In his public writings, however, he was careful to mask his personal feelings on the subject, causing one reviewer to remark that "it is impossible to tell whether his conclusions as to the Fascist mind and the heroic breed are his own judgments or simply expositions of Fascist claims". During a 1976 interview, Schneider cautiously rejected suggestions he had been personally sympathetic to Benito Mussolini, explaining his work as academic inquiry only.

===UNESCO===
In 1954, Schneider took a leave of absence from Columbia to join UNESCO as head of the Division of International Cultural Cooperation. In that post, he completed an extensive survey and report on university education in Asia, among other accomplishments. He returned to Columbia in 1956.

===After Columbia===
Following his 1957 retirement from Columbia, Schneider briefly taught at Colorado College and the University of Hawaii. He spent 12 years at Claremont Graduate School in Claremont, California where he helped start the doctoral program in philosophy. He also served as Acting Dean for several years.

===Blaisdell Institute for World Religions===
In 1959, Schneider was appointed Director of the Blaisdell Institute for World Religions at the Claremont Colleges.

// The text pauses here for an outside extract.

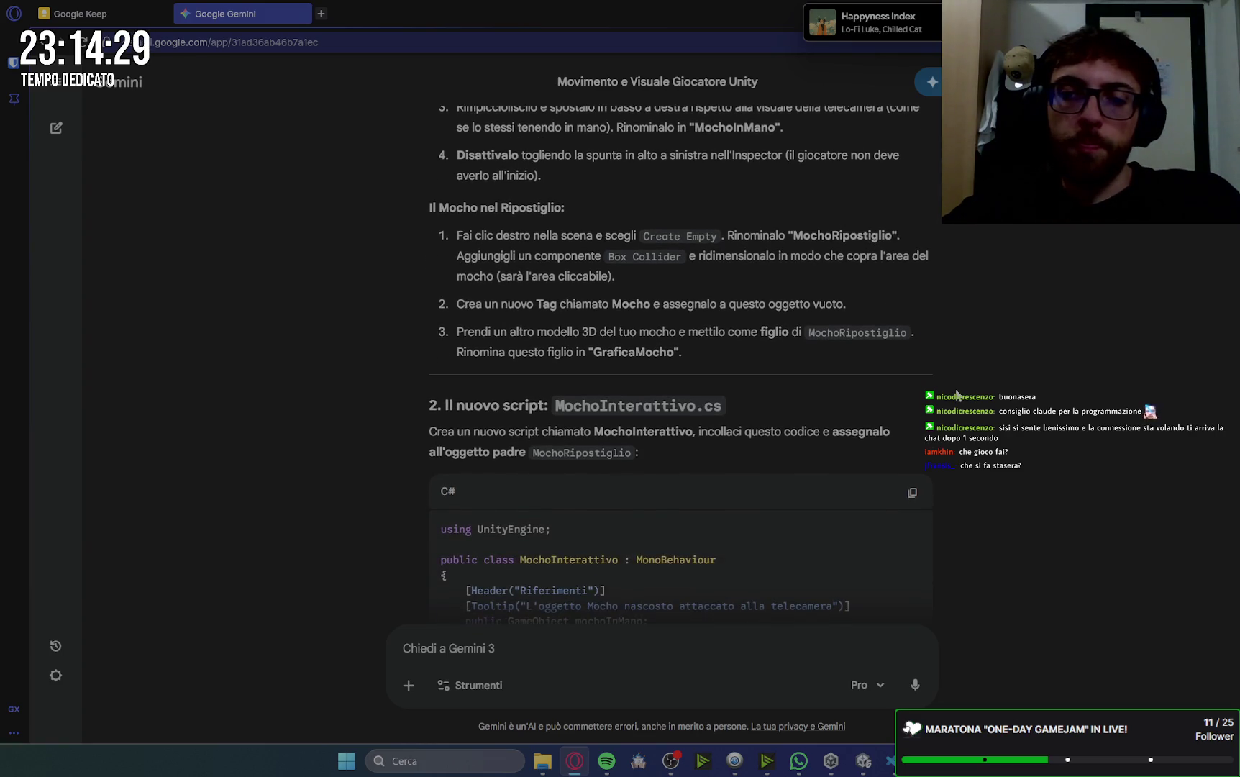
scroll(957, 394, "down", 1)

He facilitated scholarly exchanges with universities in the Far East, and organized a number of international conferences.

==Personal life==
With his second wife, Grenafore Westphal, Schneider had three sons, Edward, Frederick, and Robert. He died on October 15, 1984, in Claremont, California.

==Legacy==
In 1987 the Society for the Advancement of American Philosophy established the Herbert Schneider Award, which is presented annually for lifetime contributions to the advancement of American philosophy. Schneider's papers are held in deposit at Columbia University. His papers after 1938 have been deposited at Southern Illinois University Carbondale.

==Selected publications==
- Schneider, H. (1929). The Making of the Fascist State. Chicago: University of Chicago Press.
- Schneider, H. (1930). The Puritan Mind. New York: Columbia University Press.
- Schneider, H. (1936). The Fascist Government of Italy. New York: Van Nostrand.
- Schneider, H. (1946). A History of American Philosophy. New York: Columbia University Press.
- Schneider, H. (1952). Religion in 20th Century America. Cambridge: Harvard University Press.
- Schneider, H. (1964). Sources of Contemporary Philosophical Realism in America. Indianapolis: Bobbs-Merrill.